The next adventure was getting some clothes for Marissa who had been wearing the same shirt, shorts and worn out sandals for three days. Angel led us to a couple of stores where she picked out a few cute shirts, some pants (men’s style since they were sturdier than the fashion style available for women), underwear, and athletic socks.

I was only getting a bit ripe in my one shirt and pants, but they were at least a little warmer and I could survive with them and my boots until our bag (hopefully) arrived. Our preparations were cut short for the next two hours when the 1 pm lunch break turned us into Cinderella shoppers. We had lunch at the Pollon – a great chicken place, but my request for a mixed cebiche (raw fish simmered in strong lemon juice and peppers) took quite awhile. By the time we got served, we had to wolf half of our food down and carry the rest since we were supposed to be at the dock by 4:30 for our 5:00 pm departure. Angel left to go home and get his things together for the next three weeks.
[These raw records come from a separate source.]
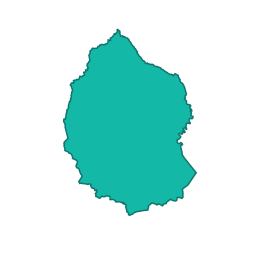 the district of Krong Pa, Gia Lai, Vietnam, rotated 327°
{"feature_id": "81297802B51008955299030", "entity_name": "Krong Pa", "entity_type": "district", "adm_level": 2, "iso_a3": "VNM", "parent_name": "Vietnam", "parent_adm1": "Gia Lai", "projection": "robinson", "projection_center": [108.704, 13.235], "detail": "fine", "context": "isolated", "style": "filled", "palette": "teal", "viewbox_px": 256, "rotation_deg": 327, "n_neighbors": 0, "source": "geoboundaries", "source_scale": "gbopen_adm2", "svg_char_len": 5777}
<svg xmlns="http://www.w3.org/2000/svg" viewBox="0 0 256 256"><g transform="rotate(327 128 128)"><path d="M57.3,148.2L58.6,148.6L59.7,150.0L60.8,150.6L63.6,153.3L63.7,153.6L64.8,153.6L66.1,154.9L66.0,155.3L65.5,155.8L65.3,156.7L65.0,157.3L65.2,158.7L65.4,159.1L66.7,160.1L66.3,162.1L66.3,162.7L67.2,163.1L67.5,163.0L67.9,162.7L68.0,162.8L67.2,164.7L64.9,165.2L64.8,166.5L63.8,167.7L63.9,168.1L64.6,168.8L65.2,170.4L66.0,171.4L66.4,171.6L68.1,171.1L68.9,171.1L70.3,172.5L71.1,172.9L72.9,173.2L73.7,173.7L75.2,175.3L75.5,175.8L75.3,176.5L74.2,177.8L74.0,178.2L74.1,178.5L76.1,179.4L76.7,180.0L77.7,181.9L77.8,182.3L77.5,183.0L77.7,183.6L78.9,184.0L79.4,184.6L80.3,184.9L80.9,185.4L81.5,186.3L82.0,186.8L82.6,188.3L82.9,187.8L83.3,187.7L84.0,188.5L83.5,189.9L84.6,191.1L84.7,191.4L83.8,192.3L83.2,192.6L83.0,193.6L82.6,194.5L82.4,195.5L81.4,197.8L82.2,199.9L82.0,200.3L81.3,200.8L81.2,201.1L82.0,202.1L85.0,202.7L87.4,202.3L88.6,202.8L90.0,202.9L92.3,204.1L95.6,205.4L99.8,207.6L100.1,207.5L101.1,206.3L102.1,205.6L102.4,204.8L102.9,204.4L107.4,203.9L109.8,207.0L110.4,208.3L111.1,208.4L111.9,208.0L112.2,208.2L113.1,209.4L114.4,211.8L114.7,212.1L115.0,212.1L116.2,211.0L117.6,211.7L119.0,212.1L119.3,211.5L119.6,211.3L124.8,210.9L125.2,211.9L125.9,212.7L126.5,213.7L127.5,214.6L128.4,215.1L129.3,215.3L131.2,213.3L132.1,213.3L132.3,213.4L134.1,215.2L134.9,216.4L136.2,216.0L136.7,215.7L136.9,215.2L136.9,214.5L138.0,213.6L138.7,212.4L140.4,208.8L147.3,208.4L159.0,203.4L160.8,202.8L159.0,184.8L158.9,182.4L158.9,180.1L160.5,176.8L160.7,175.6L161.2,174.7L162.0,172.0L162.1,171.8L162.5,171.9L163.2,171.1L164.0,171.7L164.6,171.7L164.9,170.6L164.8,169.8L164.3,169.0L162.7,169.1L161.7,168.4L161.5,167.4L161.7,166.6L162.5,165.4L162.6,164.9L163.3,164.5L164.0,165.0L164.8,165.0L166.6,164.6L167.5,164.0L167.6,163.5L167.0,161.2L167.4,160.5L168.0,160.4L168.5,160.6L169.0,161.1L169.4,162.2L169.9,162.5L170.5,162.6L170.8,162.3L171.9,160.3L172.3,160.9L172.6,162.3L172.9,162.6L173.4,162.6L173.7,162.1L173.9,160.0L173.8,158.9L174.0,158.5L176.1,158.8L176.2,159.2L175.9,160.3L176.2,160.9L176.5,160.9L176.8,160.3L177.4,158.2L177.8,157.6L178.4,157.4L179.3,156.1L179.9,156.0L180.8,156.7L181.6,156.8L182.2,158.0L182.6,158.1L182.8,158.0L182.9,157.7L183.0,156.2L183.3,154.8L183.8,154.2L184.8,153.7L185.6,154.0L186.0,154.6L187.1,155.1L187.8,154.8L188.7,154.0L188.7,153.5L187.6,152.5L187.6,151.7L188.1,151.1L188.8,150.7L189.3,149.9L189.4,149.4L189.3,148.1L189.7,147.5L190.0,147.3L190.5,148.4L190.8,148.5L190.9,148.4L191.2,147.3L191.1,146.0L190.8,145.0L190.8,144.6L191.2,144.1L192.5,143.8L192.8,143.2L192.6,142.4L191.6,141.3L190.8,140.7L190.5,140.2L190.4,139.4L190.6,138.7L191.3,138.1L191.7,137.2L191.6,135.9L191.0,134.6L191.5,134.2L192.6,134.0L192.8,133.6L192.8,132.9L193.3,132.2L194.4,132.1L195.5,131.3L197.7,124.0L197.9,122.2L198.0,121.0L197.7,119.5L197.0,118.0L197.6,116.3L198.1,115.7L197.9,115.3L198.2,112.1L198.7,111.4L198.1,110.0L197.0,108.1L196.0,108.2L194.8,108.9L194.5,108.9L194.1,107.1L193.4,106.4L192.5,106.2L191.4,104.1L190.7,102.0L190.0,101.3L189.8,100.0L189.2,98.8L189.1,98.1L188.0,96.9L188.2,95.8L187.8,94.9L186.7,93.4L186.0,92.8L185.8,92.2L185.3,92.2L185.1,91.8L183.8,90.4L183.8,89.0L182.9,87.6L182.0,87.6L181.2,86.4L180.8,86.3L180.4,85.5L179.7,85.2L179.7,84.1L178.3,83.8L177.8,82.7L178.2,81.6L178.0,80.8L177.0,79.1L177.2,76.1L177.2,75.6L176.6,74.4L176.6,71.3L176.3,70.3L177.4,69.3L177.2,68.4L177.2,66.7L177.4,66.2L177.2,65.1L176.7,64.3L177.2,63.6L177.2,63.0L176.7,61.7L176.6,59.3L176.5,58.9L176.9,58.0L176.5,55.6L176.5,55.0L176.9,54.2L176.9,53.6L176.4,53.0L176.3,52.1L175.5,51.6L174.9,49.6L173.8,49.5L173.8,48.7L173.4,48.4L173.7,47.7L171.9,47.3L171.6,47.1L172.5,45.4L172.5,43.8L173.1,43.7L173.6,42.9L173.2,42.4L173.3,42.2L173.7,41.9L173.4,41.6L173.4,40.5L173.2,40.1L172.8,39.6L172.6,39.6L171.8,40.7L171.5,41.6L168.9,42.1L168.6,42.5L168.2,42.3L168.1,41.7L167.9,41.6L167.8,42.2L166.3,42.3L165.0,43.1L163.8,43.1L163.1,43.5L162.2,43.0L161.5,43.9L161.2,44.9L161.0,45.1L160.5,44.8L159.4,43.3L158.8,44.0L158.0,45.2L156.6,45.8L155.2,45.5L154.8,45.2L153.9,45.5L152.0,44.2L151.6,43.6L151.1,43.4L150.4,43.6L149.8,43.1L149.4,43.1L148.5,43.8L147.8,43.7L147.2,43.3L146.8,43.7L145.5,44.1L145.0,44.0L144.5,43.8L144.1,43.4L143.0,43.1L142.6,42.7L142.3,42.1L141.8,41.8L141.3,41.8L141.1,41.8L140.5,42.7L138.8,42.6L138.0,42.8L137.5,43.6L137.2,44.5L136.0,45.0L134.8,45.8L134.3,47.2L132.6,51.0L131.0,51.1L130.5,51.6L129.8,52.0L128.6,52.1L128.0,53.1L127.4,53.6L127.5,54.5L127.4,56.0L126.3,56.0L125.7,57.4L124.1,56.3L124.0,56.7L123.7,57.0L123.5,57.8L122.5,57.8L121.6,57.2L121.1,57.2L120.8,57.5L121.0,57.9L120.9,58.6L120.6,59.4L120.2,59.9L119.3,59.7L118.7,59.9L118.3,59.6L116.9,59.9L116.7,59.7L116.5,59.0L115.8,58.4L115.4,58.7L114.7,59.4L113.2,60.4L112.3,60.1L111.5,59.3L110.4,59.6L109.9,59.1L108.5,58.6L107.9,58.7L108.0,59.8L107.5,60.0L107.0,60.6L106.2,59.9L105.5,59.9L105.1,59.5L103.1,60.4L103.0,60.8L103.3,61.7L102.6,63.8L102.6,64.8L101.8,66.3L101.5,66.7L100.0,67.5L99.1,68.9L98.1,69.6L97.4,71.1L96.7,71.9L95.9,71.9L95.1,73.5L94.9,73.6L93.8,73.8L93.2,74.0L93.0,74.9L92.3,75.0L90.4,76.6L89.7,77.7L89.4,78.0L89.2,78.6L87.6,79.5L86.8,79.5L86.4,79.7L85.8,80.9L84.2,82.2L82.8,83.7L82.3,84.7L80.8,85.7L80.3,86.4L79.9,86.0L79.5,86.0L79.0,85.7L77.9,87.0L77.5,87.9L77.5,89.1L77.1,90.8L76.8,91.7L75.7,93.2L72.1,103.9L70.1,104.5L66.9,105.1L66.0,105.9L65.9,106.3L66.1,106.9L65.1,107.4L64.7,108.0L63.7,111.3L62.8,112.5L63.9,114.2L64.7,115.2L64.9,116.4L64.8,117.0L65.7,117.7L66.0,118.1L66.2,119.8L66.0,121.2L65.7,122.4L64.9,123.3L65.3,124.0L66.5,125.6L66.8,126.5L67.4,127.3L67.2,128.7L66.9,129.2L65.7,130.1L65.6,130.5L64.3,130.9L63.5,132.1L63.4,133.3L63.6,133.7L64.4,134.6L64.6,136.2L64.2,136.7L63.3,140.9L63.5,141.8L63.3,143.4L61.1,144.6L57.6,146.1L57.3,148.2Z" fill="#14b8a6" stroke="#0f766e" stroke-width="1.5"/></g></svg>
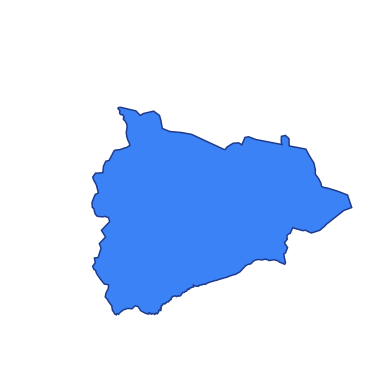 outline of Kirfi, Bauchi, Nigeria, rotated 328°
{"feature_id": "59680162B60638866528984", "entity_name": "Kirfi", "entity_type": "district", "adm_level": 2, "iso_a3": "NGA", "parent_name": "Nigeria", "parent_adm1": "Bauchi", "projection": "natural_earth1", "projection_center": [10.416, 10.451], "detail": "fine", "context": "isolated", "style": "filled", "palette": "blue", "viewbox_px": 384, "rotation_deg": 328, "n_neighbors": 0, "source": "geoboundaries", "source_scale": "gbopen_adm2", "svg_char_len": 5573}
<svg xmlns="http://www.w3.org/2000/svg" viewBox="0 0 384 384"><g transform="rotate(328 192 192)"><path d="M319.2,289.8L322.3,277.0L319.5,273.2L316.0,268.6L309.2,260.7L306.0,257.7L304.8,256.2L306.0,252.6L306.5,247.8L306.0,242.3L308.4,238.5L310.7,232.0L310.7,224.7L311.0,219.5L311.1,218.0L311.3,216.0L298.8,204.4L302.5,198.2L301.2,193.5L297.3,192.2L294.2,196.8L293.4,199.4L274.1,181.5L269.2,175.1L265.8,173.8L259.3,178.4L257.7,175.1L252.9,172.5L249.9,172.4L247.1,172.4L245.0,172.5L243.4,173.5L241.9,173.2L222.2,142.9L214.6,136.0L205.2,128.9L200.5,122.4L203.7,114.3L205.0,109.8L202.3,103.1L192.4,99.7L188.7,99.6L187.4,93.5L176.2,82.2L175.0,81.6L173.8,81.6L173.4,82.1L173.7,82.7L173.9,83.3L173.6,84.0L173.9,84.6L173.5,85.5L173.1,85.7L172.6,86.5L172.4,87.3L172.4,88.2L172.7,88.7L173.1,88.8L173.8,89.2L173.8,90.0L174.2,90.6L174.2,91.2L174.1,92.1L173.7,93.0L173.2,92.9L172.9,93.0L172.5,93.7L172.3,94.4L172.9,96.0L172.8,99.0L172.0,101.6L170.1,104.1L167.8,106.6L167.1,108.1L165.8,111.1L165.1,114.2L164.9,116.4L164.1,119.5L160.0,119.6L158.8,119.1L153.1,117.8L149.3,115.9L148.2,115.8L147.9,115.7L138.4,121.3L135.2,120.2L130.6,123.2L126.6,128.4L120.1,124.9L115.8,126.7L115.0,129.3L114.7,135.0L113.7,138.3L112.1,143.2L108.6,142.8L103.6,146.4L101.5,148.1L99.3,152.2L99.9,154.2L98.3,159.0L98.6,161.9L99.4,162.9L103.1,165.8L105.3,166.6L107.6,169.5L106.5,173.5L94.9,176.5L94.8,184.4L86.1,186.6L85.1,191.4L82.2,193.9L80.4,195.4L77.6,197.8L76.2,197.1L74.4,196.3L74.2,196.3L72.5,200.7L68.3,202.4L67.8,205.7L68.7,207.1L67.9,210.6L68.1,216.8L68.9,223.7L70.7,225.1L72.1,226.7L69.6,229.7L65.5,232.1L62.8,235.0L63.3,238.0L63.2,241.0L63.6,246.0L61.7,250.5L62.0,251.3L62.0,252.7L61.8,253.4L61.8,254.5L62.3,255.3L62.7,256.0L63.3,255.5L63.6,255.3L64.3,255.7L64.5,256.5L64.9,256.9L66.1,256.2L71.2,255.6L75.7,256.6L79.4,259.3L81.9,258.7L83.5,258.4L85.5,260.5L85.6,265.5L88.3,270.3L88.9,270.9L89.4,271.5L89.8,271.8L90.1,272.0L90.6,271.8L90.6,272.1L90.7,272.5L90.9,272.3L91.0,272.1L91.2,271.8L91.4,272.0L91.8,272.1L92.1,272.2L92.4,272.7L92.4,273.0L92.4,273.3L92.7,273.3L92.9,273.4L93.0,273.7L92.9,274.0L93.4,274.2L93.8,274.1L94.2,274.1L94.3,274.4L94.5,274.7L94.9,274.8L95.1,274.9L95.2,275.0L95.3,275.3L95.3,275.6L95.4,275.9L95.5,276.1L96.0,276.0L96.3,275.9L96.6,275.8L96.8,275.8L97.0,275.7L97.3,275.7L97.5,275.9L97.6,276.0L97.7,276.3L97.9,276.2L98.0,276.3L98.0,276.5L98.1,276.9L98.5,276.8L98.9,276.5L99.3,276.3L99.7,276.1L100.1,276.0L100.4,275.7L100.6,275.5L100.7,275.2L100.9,274.9L101.1,275.0L101.3,275.0L101.6,275.2L102.0,275.3L102.1,275.5L102.3,275.6L102.4,275.8L102.6,275.9L102.8,276.0L103.0,275.8L103.1,275.6L103.2,275.4L103.3,275.2L103.1,274.8L103.1,274.6L103.1,274.4L103.3,274.4L103.5,274.4L103.6,274.2L103.9,274.3L104.1,274.3L104.3,274.3L104.5,274.1L104.5,273.7L104.6,273.4L104.7,273.2L104.8,273.1L105.0,273.0L105.2,272.9L105.4,272.8L105.5,272.7L105.5,272.4L105.7,272.2L105.9,272.2L106.1,272.2L106.4,272.3L106.7,272.3L106.9,272.3L107.2,272.2L107.4,272.0L107.6,271.8L107.8,271.7L108.2,271.6L108.3,271.6L108.6,271.6L108.8,271.7L109.0,271.9L109.0,272.1L109.4,272.3L109.5,272.3L109.7,272.5L109.9,272.5L110.2,272.5L110.5,272.4L110.6,272.5L110.8,272.5L110.9,272.3L111.0,272.2L111.4,272.0L111.5,272.0L111.8,272.1L112.0,272.1L112.3,272.1L112.5,272.2L112.8,272.2L112.9,272.3L113.1,272.4L113.2,272.5L113.4,272.5L113.7,272.5L113.9,272.5L114.0,272.6L114.3,272.4L114.4,272.5L114.6,272.5L114.7,272.4L114.9,272.2L115.1,272.2L115.3,272.1L115.5,272.1L115.9,271.9L116.1,271.9L116.3,271.9L116.5,271.9L116.6,272.0L116.8,272.0L117.1,271.9L117.2,272.0L117.4,271.9L117.6,271.9L117.7,271.6L117.7,271.4L117.8,271.2L118.0,271.0L118.3,270.9L118.5,270.8L118.9,270.8L119.1,270.9L119.3,270.8L119.5,270.7L119.9,270.4L120.0,270.4L120.1,270.5L120.3,270.5L120.5,270.5L120.8,270.4L121.1,270.7L121.6,270.7L122.1,270.8L122.5,271.2L122.9,271.5L123.1,271.9L123.4,272.4L123.6,272.6L123.9,272.6L124.3,272.5L124.7,272.6L124.9,272.7L125.1,272.9L125.3,272.8L125.6,273.1L125.8,273.4L126.1,273.5L126.6,273.7L127.2,273.9L128.6,273.4L129.5,272.9L130.3,272.5L131.4,272.6L132.3,273.1L133.1,272.7L133.8,272.8L134.6,273.1L134.8,273.2L135.2,273.1L135.4,273.0L135.6,272.7L135.8,272.6L136.0,272.4L136.4,272.2L136.6,272.1L136.9,272.1L137.1,272.2L137.2,272.4L137.3,272.7L137.4,272.9L137.6,273.0L137.8,273.0L138.1,272.8L138.2,272.7L138.4,272.7L138.7,272.6L138.8,272.4L139.1,272.3L139.3,272.5L139.5,272.6L139.8,272.6L140.1,272.5L140.5,272.6L141.0,272.8L141.5,272.7L141.8,272.8L142.0,272.9L142.1,273.0L142.5,273.1L142.9,273.3L143.1,273.4L143.3,273.3L143.5,273.0L143.5,272.5L143.5,272.4L143.7,272.2L143.9,271.8L144.4,272.9L144.9,273.3L145.6,274.0L146.4,274.7L147.0,275.1L147.8,275.2L148.4,275.3L148.7,275.0L149.6,275.1L150.4,275.7L151.6,276.1L152.6,276.2L153.7,276.7L154.5,277.4L155.0,277.5L155.6,277.4L156.4,277.3L157.0,277.4L157.7,277.6L159.1,277.8L164.2,279.2L166.6,280.1L169.0,280.5L171.0,281.2L173.1,281.7L174.8,282.2L176.5,282.8L178.8,283.1L179.8,283.4L182.5,283.9L184.8,284.8L187.3,285.0L190.4,285.1L198.1,283.0L201.0,283.0L203.7,284.1L207.8,283.2L209.6,283.3L211.6,284.0L213.1,284.8L214.2,285.7L214.9,286.3L215.6,287.0L217.0,287.1L218.0,287.7L218.8,287.7L219.5,289.0L220.5,289.6L220.8,290.2L220.8,290.8L221.7,291.3L223.9,292.2L225.6,292.9L226.8,294.1L228.1,295.5L228.5,296.5L229.2,298.0L232.3,302.4L233.8,301.6L234.2,300.3L236.8,293.4L238.0,293.2L239.0,293.2L243.6,289.8L243.4,284.8L243.8,284.0L247.8,282.5L249.2,279.5L250.4,278.8L252.4,278.9L253.4,279.1L258.4,275.7L265.5,283.5L268.0,284.6L270.1,288.0L270.3,288.2L271.4,290.0L280.1,292.2L287.4,291.1L287.6,290.7L310.9,288.1L319.2,289.8Z" fill="#3b82f6" stroke="#1e3a8a" stroke-width="1.5"/></g></svg>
Back at the hotel, Nestor had arrived with a duffel bag full of the 50 traps I had asked him to make from the aluminum mesh roll a friend from State College had kindly brought to Iquitos a few weeks before when she attended a conference on shamanism. Time was now getting very short.
We fortunately got a ride to the dock in the hotel van that dropped us off on the street level entrance.

When we got to the dock I realized that in our haste to leave the hotel, we had left the three boxes of food we had bought for this trip in a back room. Oh well. More pressing was our concern that we still had no machetes or hammers – two vital tools for our work in the forest. Nestor went off down the road to a hardware store and quickly returned.

Several fellows were hanging around us waiting to help us carry our bags down to the boat. Nestor chose one stocky man. To Marissa’s and my amazement, this one fellow proceeded to lash one of our big duffel bags with a fabric belt that he then draped over his back with the belt secured around his forehead. He then piled two more bags on top of these – one of which he held with his hands. The fourth was then put on top of all. He then trundled off across the street, down the slippery bank leading to the water and up the narrow gangplank as I prayed he wouldn’t keel over or drop any of them into the grossly polluted water.

Victor, Angel, and then Cesar fortunately showed up on board the Sofy in short succession. It was a typical Amazon river boat that could carry about 300 passengers on two decks. We piled all of our luggage on the upper level and as the boat filled with people and cargo. We learned to our great chagrin that our reservation of two cabins had somehow vanished – most likely someone had offered the captain something to get in. The idea of sleeping in a hammock instead of a bed wouldn’t have been bad if we had had our hammocks (they were in our clothes bag that was still making its way to Iquitos), but the thought of having to guard our bags for the next 12 to 15 hours without sleep was very unsettling.

Cesar assured us that he would resolve the matter. I don’t know how he managed to do so, but I was mighty happy to be able to shortly move our bags to the other side of the boat to a six by six foot room with two sets of bunk beds where we could stow all of ours and the others’ gear. Marissa and I took the bunks on one side of the cabin while Victor and Angel took the other. Cesar bunked in a cabin with the Jenaro Herrera station director who happened to be on the same trip while Nestor was content to sling his hammock for the evening. Our premium accommodations came with a key to a bathroom (of course without a toilet seat).

Leaving Iquitos we passed by various rafts of logs being floated downriver en route to sawmills. As the city faded, our sunset view shifted to passing secondary forests of palms. We had Cokes and a small sandwich for dinner. The dynamic with Victor, Angel, and Nestor was fun. Marissa and I enjoyed looking out over the river as the night came on. I was happy to be back on the Amazon and had a good sleep.